__Supplied material__.
┌────────

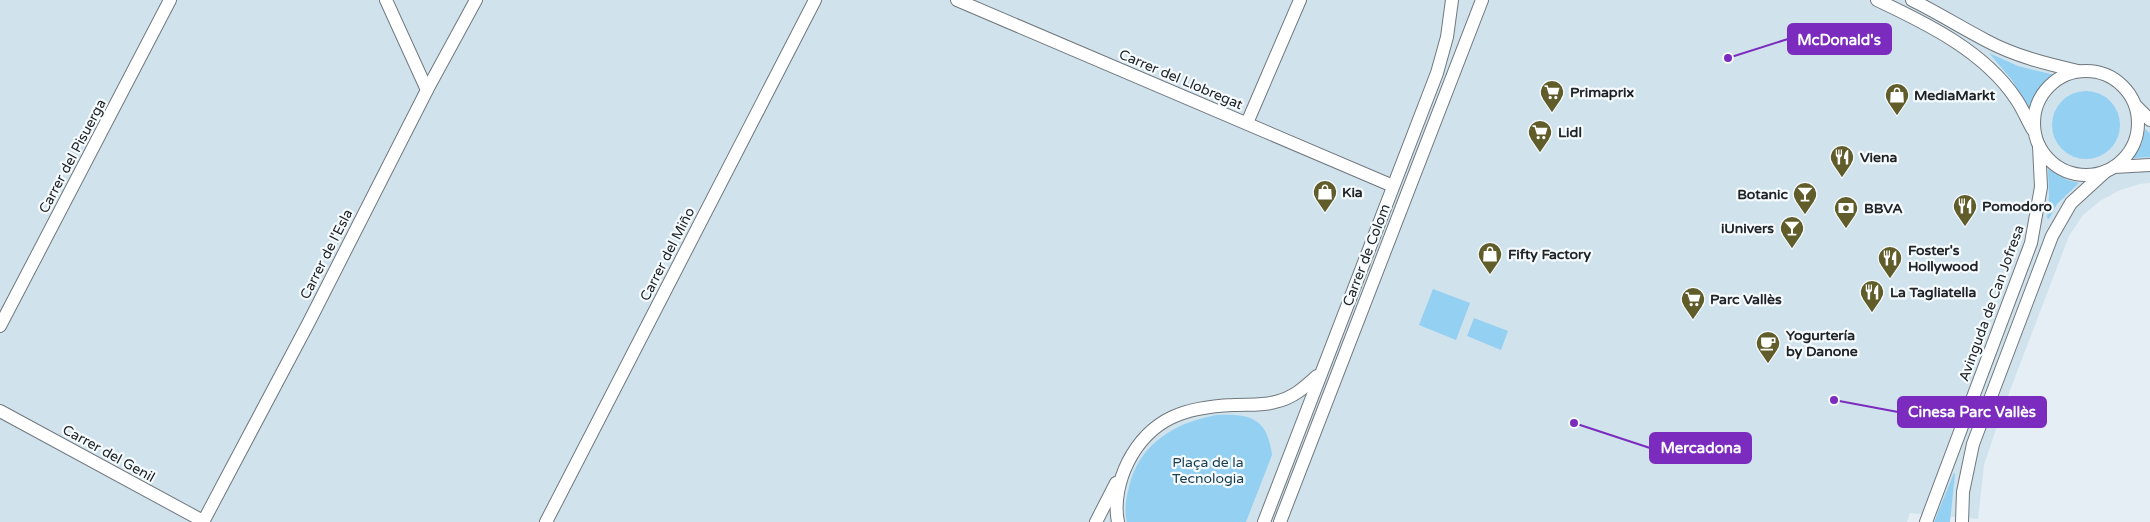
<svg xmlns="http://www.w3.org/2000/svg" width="2150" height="522" font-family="'Varela Round',sans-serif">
	<rect width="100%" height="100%" fill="#e4eef4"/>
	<polygon fill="#d0e2ec" points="0,0 2150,0 2150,183 2139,184 2118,191 2100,201 2083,215 2069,236 2001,414 1984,465 1978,519 1910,513 1907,522 0,522"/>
	<g fill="#94d0f1">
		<polygon points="1989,53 2018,66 2055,75 2041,87 2029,109 2012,80"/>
		<circle cx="2086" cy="125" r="34"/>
		<polygon points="2145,129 2150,133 2150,157 2133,158 2142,143"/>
		<polygon points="2048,169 2067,180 2079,183 2057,204 2049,219 2047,218 2049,196"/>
		<polygon points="1433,289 1470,303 1456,340 1419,325"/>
		<polygon points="1474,318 1508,331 1501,350 1467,336"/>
		<path d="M1216 415C1250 414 1267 417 1272 455L1246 522H1127C1124 510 1126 499 1129 487 1139 444 1174 423 1216 415Z"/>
		<polygon points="1954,473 1955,474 1950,522 1934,522"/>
	</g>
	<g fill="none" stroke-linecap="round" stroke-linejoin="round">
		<g stroke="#70787e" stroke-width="14">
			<g id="minor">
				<polyline points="386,0 427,90"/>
				<polyline points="957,0 1393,186"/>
				<path d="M1877 0C1928 24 1985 52 2016 99 2023 109 2027 120 2033 130"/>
				<path d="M1912 0C1938 13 1962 28 1987 41 2015 56 2047 64 2078 71"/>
				<circle cx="2086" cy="123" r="52"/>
				<polyline points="2136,106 2150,120"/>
				<polyline points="1247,123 1300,0"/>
				<polyline points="2114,167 2150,165"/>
				<polyline points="0,326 170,0"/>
				<polyline points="0,411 203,521"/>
				<polyline points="203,522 309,322 427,90 476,0"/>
				<polyline points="546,522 815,0"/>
				<polyline points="1096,522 1116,483"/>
				<path d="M1118 522C1114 503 1119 480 1128 462 1151 417 1187 407 1233 405 1247 404 1262 406 1275 402 1293 398 1304 388 1317 376"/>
				<polyline points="1264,522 1437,73 1447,37 1452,0"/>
				<polyline points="1280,522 1482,0"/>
				<polyline points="1926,522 2031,243 2041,187 2039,146"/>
				<polyline points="1962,522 1963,492 1973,444 2052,236 2071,203 2106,171"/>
			</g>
		</g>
		<use href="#minor" stroke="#fff" stroke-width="12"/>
	</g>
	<defs>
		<g id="supermarket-pin" transform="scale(1.25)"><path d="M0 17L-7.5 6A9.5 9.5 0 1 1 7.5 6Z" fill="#615d2a" stroke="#f5fbfe"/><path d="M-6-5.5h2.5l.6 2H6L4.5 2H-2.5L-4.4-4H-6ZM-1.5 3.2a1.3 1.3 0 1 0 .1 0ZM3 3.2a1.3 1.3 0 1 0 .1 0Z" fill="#fff"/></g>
		<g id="shop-pin" transform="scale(1.25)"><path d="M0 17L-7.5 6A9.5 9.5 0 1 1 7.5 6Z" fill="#615d2a" stroke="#f5fbfe"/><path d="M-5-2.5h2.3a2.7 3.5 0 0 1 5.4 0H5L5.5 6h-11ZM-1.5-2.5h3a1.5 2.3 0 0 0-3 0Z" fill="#fff"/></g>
		<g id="restaurant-pin" transform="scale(1.25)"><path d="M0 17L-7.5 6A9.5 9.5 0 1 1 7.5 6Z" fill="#615d2a" stroke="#f5fbfe"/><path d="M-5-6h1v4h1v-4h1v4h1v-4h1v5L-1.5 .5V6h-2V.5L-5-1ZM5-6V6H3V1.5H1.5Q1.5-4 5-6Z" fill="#fff"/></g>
		<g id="bar-pin" transform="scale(1.25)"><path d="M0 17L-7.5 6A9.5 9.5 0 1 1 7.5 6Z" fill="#615d2a" stroke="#f5fbfe"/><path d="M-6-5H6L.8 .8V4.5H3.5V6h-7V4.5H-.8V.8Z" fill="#fff"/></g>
		<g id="bank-pin" transform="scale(1.25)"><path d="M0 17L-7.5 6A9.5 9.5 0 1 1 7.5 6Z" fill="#615d2a" stroke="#f5fbfe"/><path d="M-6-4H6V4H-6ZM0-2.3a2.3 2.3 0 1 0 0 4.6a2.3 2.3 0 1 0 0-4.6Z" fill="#fff"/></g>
		<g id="cafe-pin" transform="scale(1.25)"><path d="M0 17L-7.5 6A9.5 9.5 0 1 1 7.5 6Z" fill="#615d2a" stroke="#f5fbfe"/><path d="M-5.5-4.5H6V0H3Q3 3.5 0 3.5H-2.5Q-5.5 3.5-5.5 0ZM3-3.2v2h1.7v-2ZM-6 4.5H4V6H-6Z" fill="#fff"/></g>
	</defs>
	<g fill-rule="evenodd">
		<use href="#supermarket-pin" x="1552" y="92"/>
		<use href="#shop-pin" x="1897" y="95"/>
		<use href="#supermarket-pin" x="1540" y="132"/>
		<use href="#restaurant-pin" x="1842" y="157"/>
		<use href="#shop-pin" x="1325" y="192"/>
		<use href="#bar-pin" x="1805" y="194"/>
		<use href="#restaurant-pin" x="1965" y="206"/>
		<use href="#bank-pin" x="1846" y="208"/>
		<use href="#bar-pin" x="1792" y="228"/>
		<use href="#shop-pin" x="1490" y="254"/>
		<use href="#restaurant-pin" x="1890" y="258"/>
		<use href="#restaurant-pin" x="1872" y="292"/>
		<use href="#supermarket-pin" x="1693" y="299"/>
		<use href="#cafe-pin" x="1768" y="343"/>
	</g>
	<g text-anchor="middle" stroke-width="4.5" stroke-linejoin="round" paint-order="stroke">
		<g font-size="14" fill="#202426" stroke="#f5fbfe">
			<text transform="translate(1181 79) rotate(23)" y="5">Carrer del Llobregat</text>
			<text transform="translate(72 156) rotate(-62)" y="5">Carrer del Pisuerga</text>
			<text transform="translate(326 254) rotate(-63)" y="5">Carrer de l'Esla</text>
			<text transform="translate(667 254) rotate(-63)" y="5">Carrer del Miño</text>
			<text transform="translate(1366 255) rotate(-69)" y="5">Carrer de Colom</text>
			<text transform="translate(1991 303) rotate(-70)" y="5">Avinguda de Can Jofresa</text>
			<text transform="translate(109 453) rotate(29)" y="5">Carrer del Genil</text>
		</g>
		<g font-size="14" font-weight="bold" fill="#202426" stroke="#f5fbfe" text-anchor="start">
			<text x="1570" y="97">Primaprix</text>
			<text x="1914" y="100">MediaMarkt</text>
			<text x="1558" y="137">Lidl</text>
			<text x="1860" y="162">Viena</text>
			<text x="1342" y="197">Kia</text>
			<text x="1788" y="199" text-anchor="end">Botanic</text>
			<text x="1982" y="211">Pomodoro</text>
			<text x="1864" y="213">BBVA</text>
			<text x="1774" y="233" text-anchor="end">iUnivers</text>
			<text x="1908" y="255">Foster's<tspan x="1908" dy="16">Hollywood</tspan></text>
			<text x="1508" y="259">Fifty Factory</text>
			<text x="1890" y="297">La Tagliatella</text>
			<text x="1710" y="304">Parc Vallès</text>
			<text x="1786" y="340">Yogurtería<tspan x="1786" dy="16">by Danone</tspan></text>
		</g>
		<g font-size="14" fill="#173c4e" stroke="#f5fbfe">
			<text x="1208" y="467">Plaça de la<tspan x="1208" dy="16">Tecnologia</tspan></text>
		</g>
	</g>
	<path fill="none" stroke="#7b2cbf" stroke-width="2" d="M1728 58L1788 39M1834 400L1898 412M1574 423L1650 448"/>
	<g fill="#7b2cbf" stroke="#f5fbfe" stroke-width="2">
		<circle cx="1728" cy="58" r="5"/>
		<circle cx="1834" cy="400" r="5"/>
		<circle cx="1574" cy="423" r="5"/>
	</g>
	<g fill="#7b2cbf" stroke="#7b2cbf" stroke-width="2">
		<rect x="1788" y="24" width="103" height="30" rx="5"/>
		<rect x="1898" y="397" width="148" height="30" rx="5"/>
		<rect x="1650" y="433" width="101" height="30" rx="5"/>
	</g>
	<g font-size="15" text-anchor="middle" font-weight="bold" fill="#fff">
		<text x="1839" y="45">McDonald's</text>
		<text x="1972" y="417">Cinesa Parc Vallès</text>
		<text x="1701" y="453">Mercadona</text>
	</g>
</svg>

└────────

Whenever a line above holds the word "linejoin", include it in your count, and report nothing but that count.

__Task solution__. 2